WORK TO BE COMPLETED>
A faithful copy of every entry is the goal; keep the images out of it.

SOURCE MATERIAL>
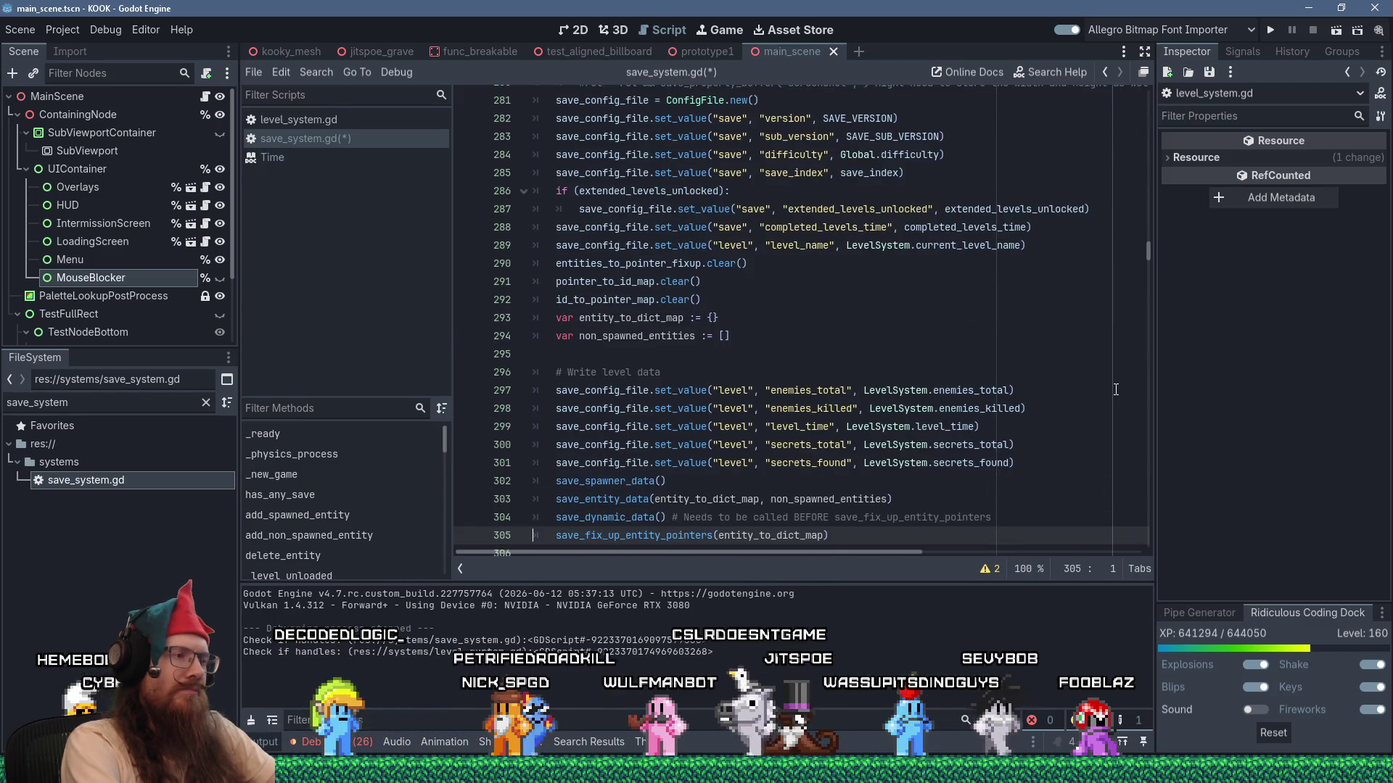
key(Down)
key(Down)
key(Down)
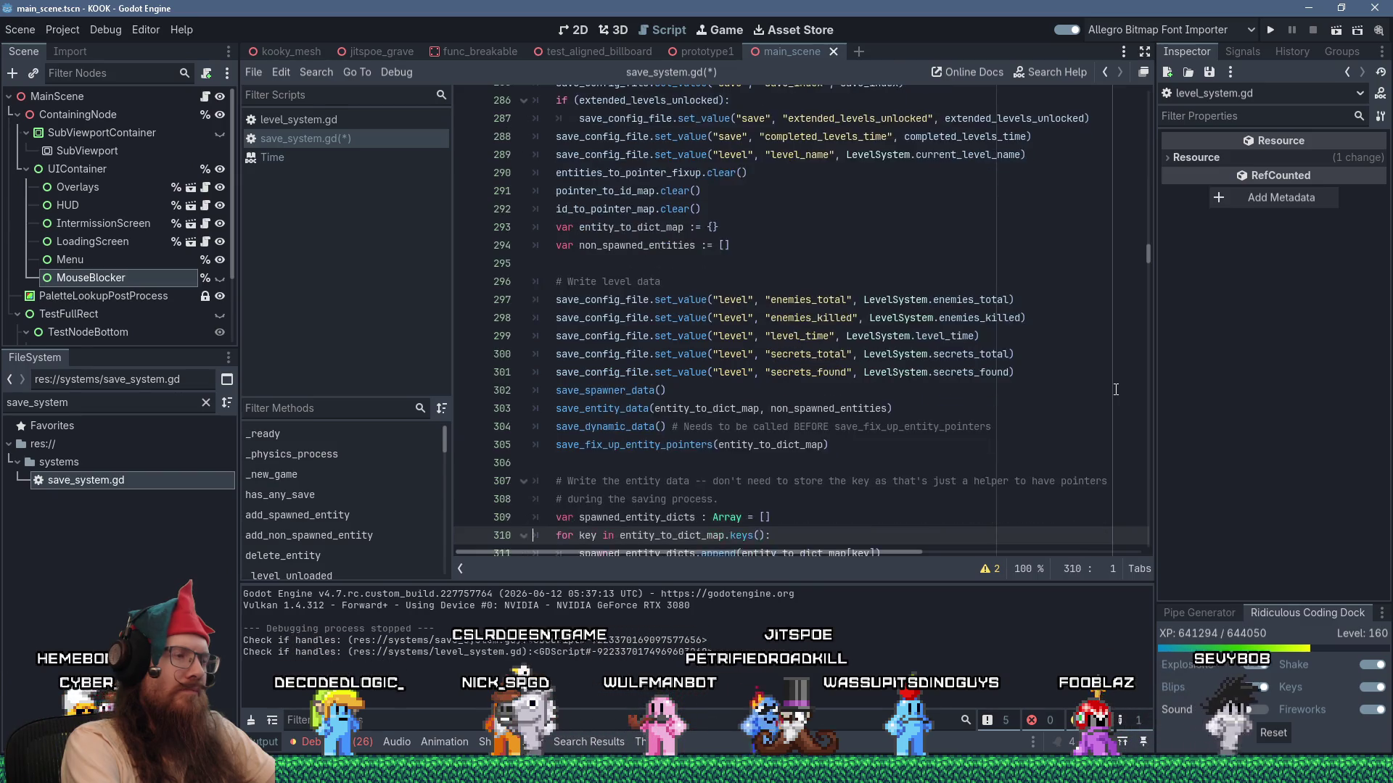
key(Down)
key(Down)
key(Down)
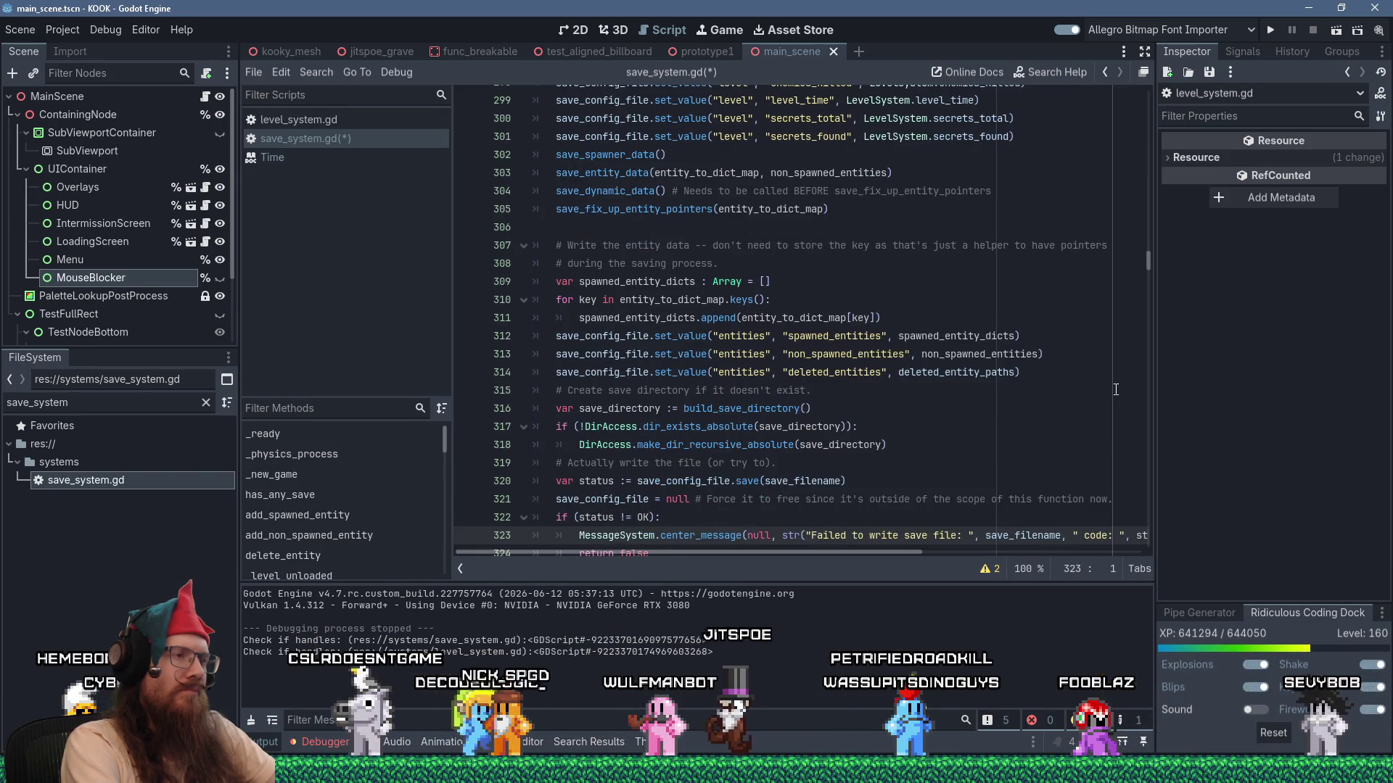
key(Down)
key(Down)
key(Down)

ANSWER BOX>
key(Down)
key(Down)
key(Down)
key(Down)
key(Down)
key(Down)
key(Down)
key(Down)
key(Down)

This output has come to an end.